I have a tree where each edge is assigned a weight (a real number that can be positive or negative). I need an algorithm to find a simple path of maximum total weight (that is, a simple path where the sum of the weights of the edges in the path is maximum). There's no restriction on what node the path starts or ends.
I have a possible algorithm, but I am not sure it works and I am looking for a proof. Here it is:
- Select an arbitrary node u and run DFS(u) to find the maximum weight simple path that starts at u. Let (u, v) be this path.
- Run DFS(v) to find the maximum weight simple path that starts at v. Let this path be (v, z).
Then (v, z) is a simple path of maximum weight. This algorithm is linear in the size of the graph. Can anyone tell me if it works, and if so, give a proof?
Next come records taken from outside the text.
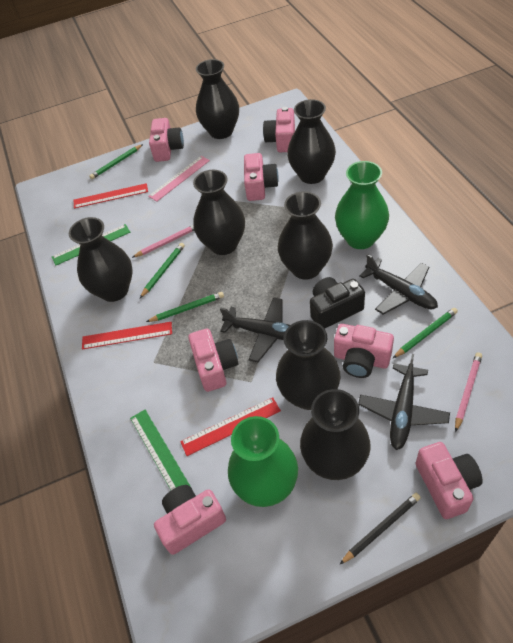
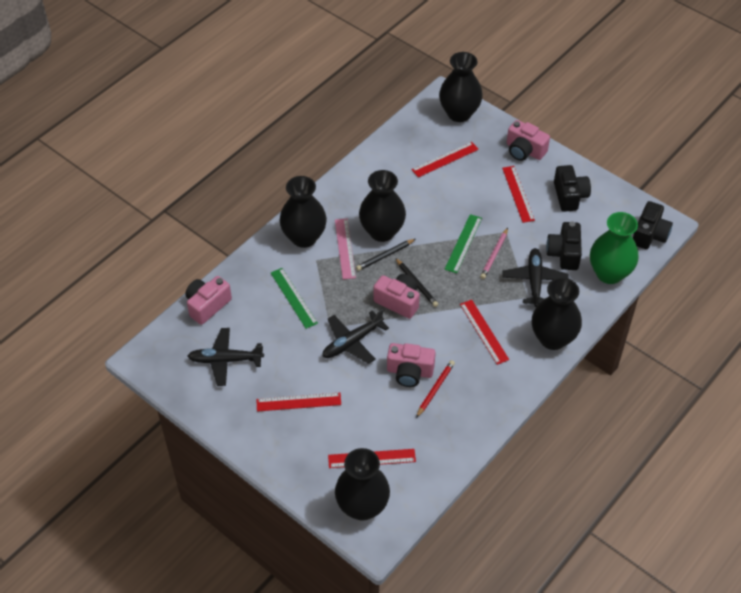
black camera: [310,277,365,329] = 1 -> [546,221,582,270] [554,165,591,212] [633,201,673,249] = 3
black pencil: [339,493,421,565] = 1 -> [356,239,415,271] [396,258,438,307] = 2
black vase: [69,217,132,302] [193,170,245,255] [196,59,239,139] [276,320,341,410] [278,191,333,280] [287,99,336,184] [300,389,371,480] = 7 -> [279,176,327,248] [335,448,390,521] [359,170,406,242] [439,52,483,122] [532,277,582,350] = 5
green pencil: [89,144,143,179] [140,243,185,298] [146,292,224,322] [393,308,458,358] = 4 -> none = 0
green vase: [228,416,298,507] [335,161,389,249] = 2 -> [590,212,638,284] = 1
pink camera: [149,118,184,162] [154,485,226,555] [188,329,238,392] [244,153,279,201] [263,107,295,152] [334,324,394,378] [416,442,483,519] = 7 -> [185,276,232,325] [373,274,420,319] [387,343,436,387] [507,120,550,161] = 4
pink pencil: [132,225,194,258] [455,352,482,432] = 2 -> [480,228,508,279] = 1
red pencil: none = 0 -> [416,360,455,418] = 1
red ruler: [74,183,148,209] [82,322,172,350] [180,397,281,456] = 3 -> [256,393,341,412] [328,449,416,468] [411,142,479,177] [460,300,509,365] [502,166,535,223] = 5

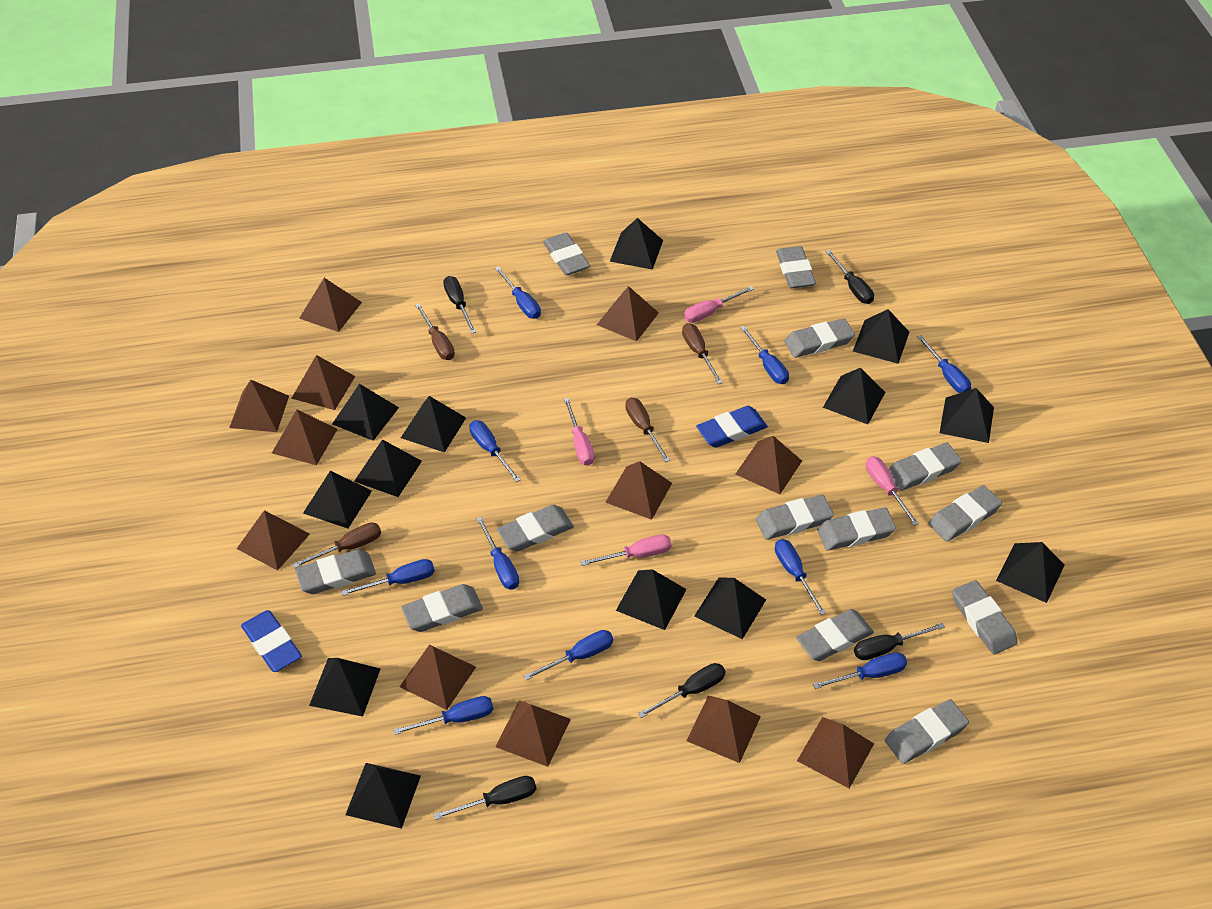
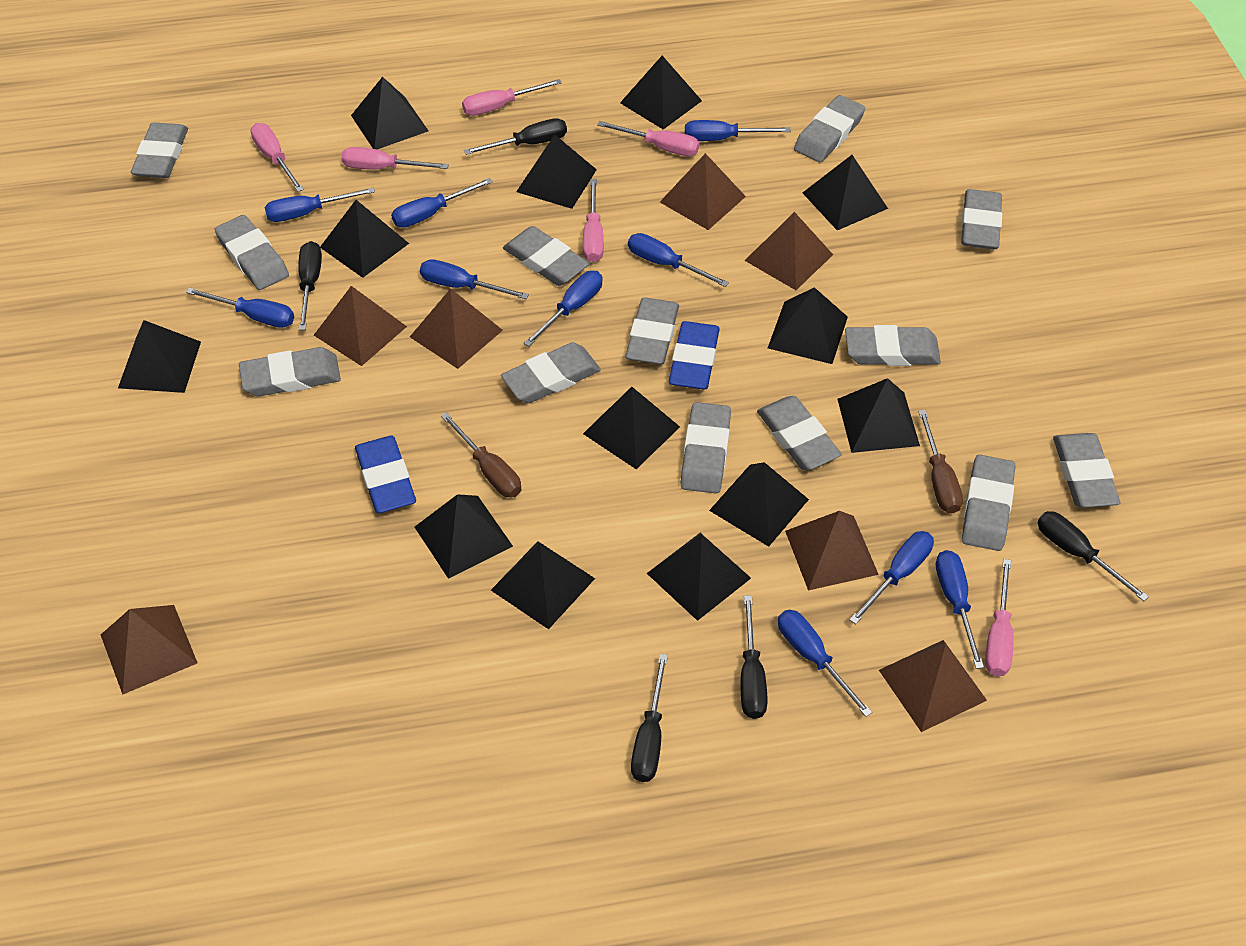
brown pyramid: [229,380,289,432] [237,510,310,571] [272,409,338,465] [291,355,355,410] [299,278,362,332] [400,645,476,710] [495,700,571,767] [597,286,659,342] [605,461,672,520] [686,695,761,763] [735,436,802,494] [797,717,874,789] = 12 -> [101,605,197,695] [314,286,407,366] [410,288,503,369] [660,153,746,230] [744,212,833,290] [785,511,879,590] [879,640,987,732] = 7
brown screwdriver: [293,522,381,568] [415,303,455,360] [625,398,670,462] [682,323,723,384] = 4 -> [441,412,521,497] [918,410,963,513] = 2
pink screwdriver: [564,398,595,466] [581,534,672,566] [684,286,754,323] [866,456,919,526] = 4 -> [251,123,304,192] [341,147,449,170] [462,79,562,116] [583,179,604,262] [597,121,699,156] [985,559,1014,676] = 6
Note: The Longest Path Problem is NP-Hard for a general graph with cycles. However, I only consider trees here.
Best Answer
Consider the following algorithm, where we start at terminal nodes and keep removing them while accounting for the corresponding paths. For each node $v$, we store $2$ longest paths we have obtained so far (say of length $l_1(v)$ and $l_2(v)$, with $l_1 \geq l_2$), which end at that node. Initially set all these values to zero.
When all edges have been removed, we can show that maximum path length is given by $\max {(l_1(v) + l_2(v))}$, over all nodes $v$ in the original tree. Each vertex and edge is visited exactly once and all the operations are constant time, so the algorithm is linear in the number of vertices.
I assumed here that an empty path (path with no edges) is admissible and has length $0$ (for example, when all edge weights are negative, empty path is the longest). But if you only want non-empty paths, you could change the initialization of $l_1$ and $l_2$ values for all nodes to $-\infty$ instead of $0$.